News Updates

Understanding Massachusetts Data Security Laws

Massachusetts has strict statutory laws regulating how companies manage an individual’s personal information. All companies need to create a written information security plan (WISP) for the secure management of personal information that is stored both digitally and physically. 201 CMR 17. Here are two often overlooked aspects compliance that you should review in order to create a comprehensive WISP and comply with data security regulations.

1. Store and Dispose of Information Safely

Your company’s WISP should outline procedures for the safe storage of individuals’ personal information. Written information should be in locked cabinets, and digital information should be password protected. You also need to include provisions for how your company disposes of sensitive information.  Rather than simply throwing out sensitive materials, they need to be destroyed or shredded. Digital storage devices also need to be destroyed. If you’re looking for help with hard drive destruction Boston MA, you should choose a company that can come onsite so as to avoid moving sensitive material offsite.

11 new state privacy and security laws explained: Is your business ...

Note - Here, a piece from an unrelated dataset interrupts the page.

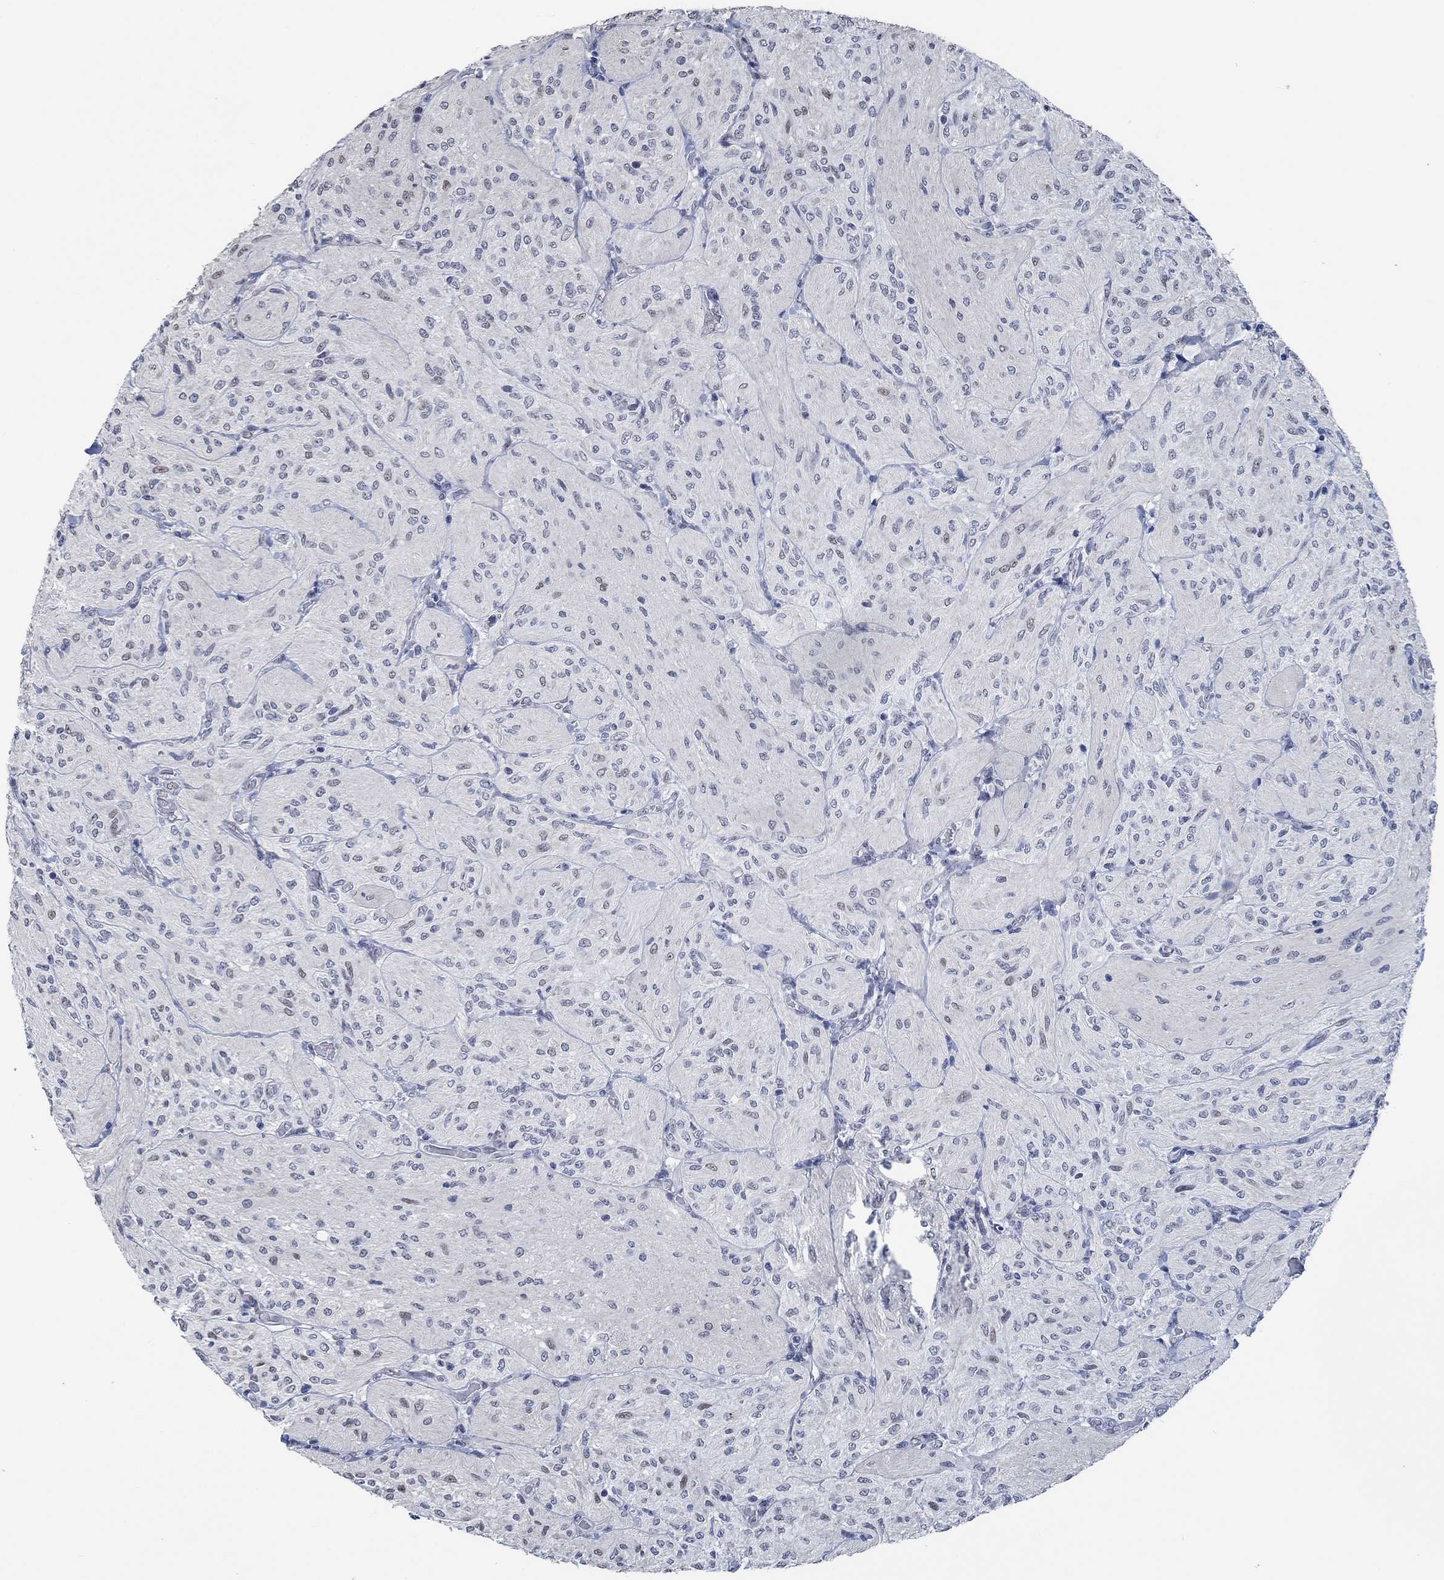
{"staining": {"intensity": "negative", "quantity": "none", "location": "none"}, "tissue": "glioma", "cell_type": "Tumor cells", "image_type": "cancer", "snomed": [{"axis": "morphology", "description": "Glioma, malignant, Low grade"}, {"axis": "topography", "description": "Brain"}], "caption": "Immunohistochemistry (IHC) image of neoplastic tissue: human glioma stained with DAB (3,3'-diaminobenzidine) shows no significant protein positivity in tumor cells.", "gene": "OBSCN", "patient": {"sex": "male", "age": 3}}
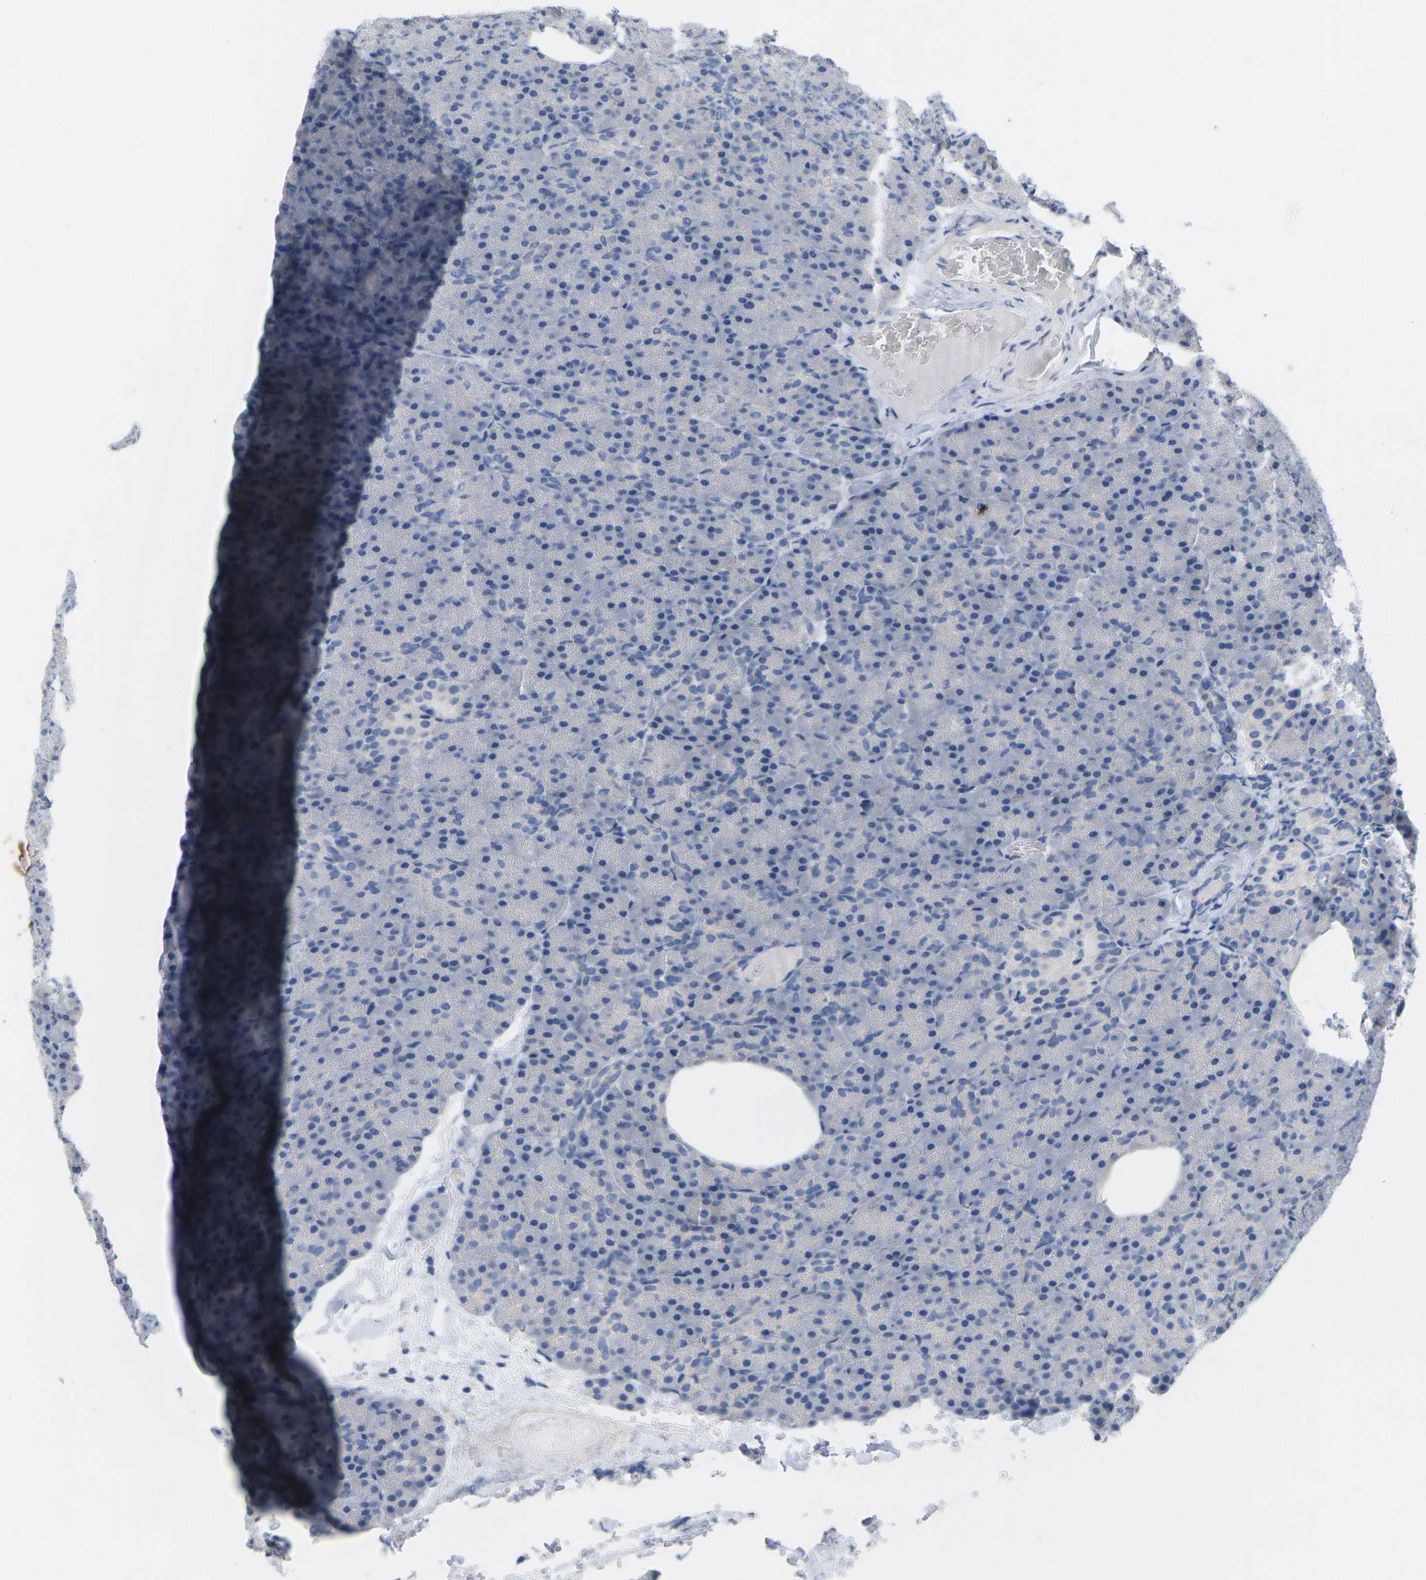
{"staining": {"intensity": "negative", "quantity": "none", "location": "none"}, "tissue": "pancreas", "cell_type": "Exocrine glandular cells", "image_type": "normal", "snomed": [{"axis": "morphology", "description": "Normal tissue, NOS"}, {"axis": "topography", "description": "Pancreas"}], "caption": "IHC photomicrograph of unremarkable pancreas: human pancreas stained with DAB (3,3'-diaminobenzidine) demonstrates no significant protein expression in exocrine glandular cells.", "gene": "TNNI3", "patient": {"sex": "female", "age": 35}}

2. Send Information Securely

Emails that contain personal information should be encrypted to help ensure that the information doesn’t fall into the wrong hands or isn’t mistakenly viewed by the wrong addressee. Many medical care providers who follow HIPPA compliance laws may already be familiar with this type of electronic correspondence, but it may take companies in other fields some extra time and effort to get accustomed to encrypted emails. Some people who struggle to manage sending and receiving encrypted emails consider faxing to be a preferable alternative, while others find faxing to be an outdated and inconvenient form of communication that may in fact increase the probability of information being lost in transmission or once it is received in an office setting. It’s important to note that using a fax to email program invalidates the substitution of a fax for an email because it triggers the same data security requirements as regular email.